=== Section Start ===

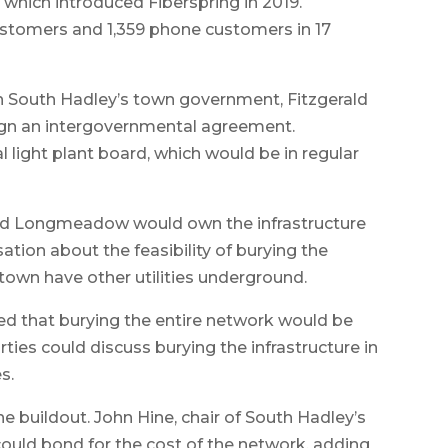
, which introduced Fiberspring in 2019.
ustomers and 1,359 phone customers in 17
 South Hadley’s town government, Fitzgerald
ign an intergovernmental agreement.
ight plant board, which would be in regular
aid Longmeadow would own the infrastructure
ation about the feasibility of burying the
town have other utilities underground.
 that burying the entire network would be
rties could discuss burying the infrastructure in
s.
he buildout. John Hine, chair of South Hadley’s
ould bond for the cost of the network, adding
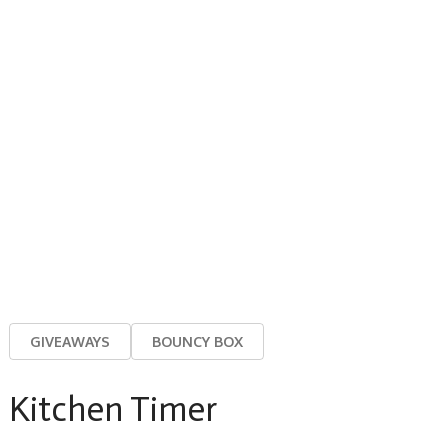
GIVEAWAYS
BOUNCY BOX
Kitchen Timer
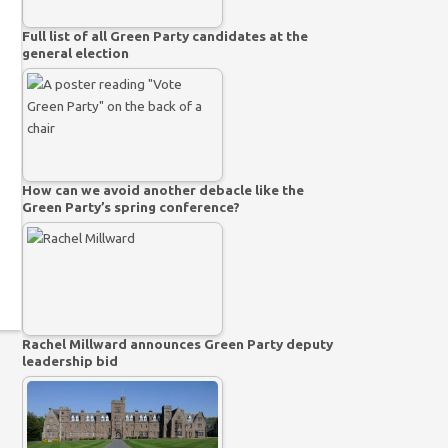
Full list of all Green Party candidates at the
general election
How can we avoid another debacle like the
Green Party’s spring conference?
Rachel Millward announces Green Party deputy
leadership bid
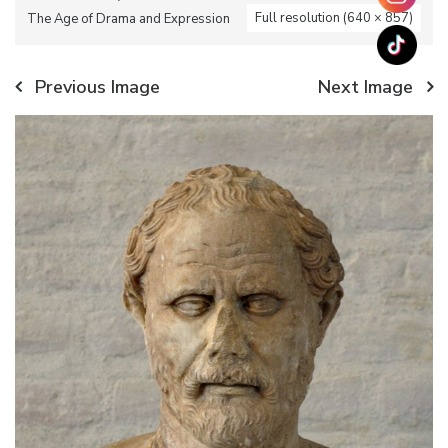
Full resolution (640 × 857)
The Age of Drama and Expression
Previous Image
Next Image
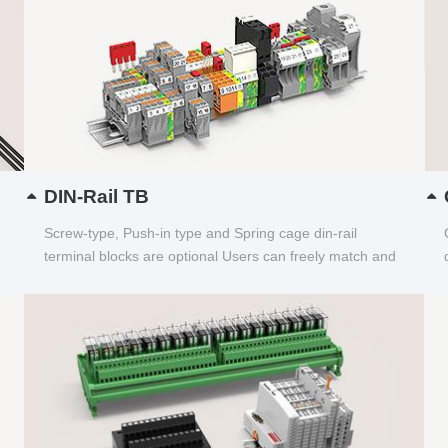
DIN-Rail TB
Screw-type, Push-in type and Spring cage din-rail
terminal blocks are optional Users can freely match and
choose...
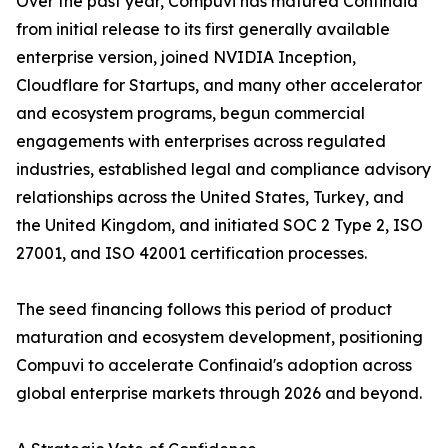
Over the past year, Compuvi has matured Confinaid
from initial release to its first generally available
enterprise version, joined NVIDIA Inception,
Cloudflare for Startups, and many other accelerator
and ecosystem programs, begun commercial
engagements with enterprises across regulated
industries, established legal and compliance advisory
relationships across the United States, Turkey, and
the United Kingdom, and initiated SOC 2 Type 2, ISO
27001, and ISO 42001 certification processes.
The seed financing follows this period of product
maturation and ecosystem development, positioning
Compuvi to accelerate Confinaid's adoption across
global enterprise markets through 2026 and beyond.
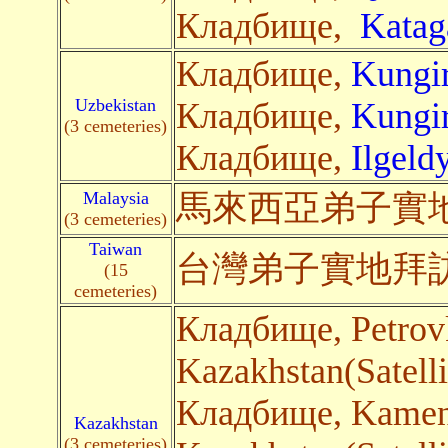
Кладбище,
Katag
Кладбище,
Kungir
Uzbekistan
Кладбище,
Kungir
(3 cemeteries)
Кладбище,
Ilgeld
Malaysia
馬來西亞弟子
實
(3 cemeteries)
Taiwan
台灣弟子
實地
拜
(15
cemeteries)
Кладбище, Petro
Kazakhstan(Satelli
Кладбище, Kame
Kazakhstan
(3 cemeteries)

=== Section End ===
=== Section Start ===

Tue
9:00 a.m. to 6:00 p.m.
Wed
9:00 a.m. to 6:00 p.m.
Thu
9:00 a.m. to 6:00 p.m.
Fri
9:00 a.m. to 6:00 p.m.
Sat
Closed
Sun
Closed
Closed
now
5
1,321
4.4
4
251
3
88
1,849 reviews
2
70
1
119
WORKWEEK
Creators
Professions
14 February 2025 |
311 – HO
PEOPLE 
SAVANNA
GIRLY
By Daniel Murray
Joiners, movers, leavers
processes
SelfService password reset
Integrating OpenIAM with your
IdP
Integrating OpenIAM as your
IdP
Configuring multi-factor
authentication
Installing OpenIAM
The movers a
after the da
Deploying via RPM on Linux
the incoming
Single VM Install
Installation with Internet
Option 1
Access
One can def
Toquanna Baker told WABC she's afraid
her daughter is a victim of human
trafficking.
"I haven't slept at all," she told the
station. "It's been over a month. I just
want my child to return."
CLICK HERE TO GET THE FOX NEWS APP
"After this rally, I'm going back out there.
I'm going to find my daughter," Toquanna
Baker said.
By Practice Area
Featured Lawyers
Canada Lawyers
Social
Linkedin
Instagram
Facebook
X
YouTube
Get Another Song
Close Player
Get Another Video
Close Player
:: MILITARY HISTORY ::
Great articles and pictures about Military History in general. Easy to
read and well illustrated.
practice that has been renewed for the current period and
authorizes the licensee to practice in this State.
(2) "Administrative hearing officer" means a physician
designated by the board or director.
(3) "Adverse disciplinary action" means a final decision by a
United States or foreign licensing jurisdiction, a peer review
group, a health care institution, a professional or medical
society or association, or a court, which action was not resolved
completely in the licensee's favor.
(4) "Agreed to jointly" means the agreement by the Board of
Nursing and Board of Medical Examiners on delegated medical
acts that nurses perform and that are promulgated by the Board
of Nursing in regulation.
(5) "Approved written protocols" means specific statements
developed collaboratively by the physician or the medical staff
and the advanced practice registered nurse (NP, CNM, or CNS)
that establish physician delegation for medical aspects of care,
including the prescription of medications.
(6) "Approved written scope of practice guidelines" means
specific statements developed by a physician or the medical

=== Section End ===

Exercise:
Return only the number of lines in the records above that include the string "care".

Task response:
2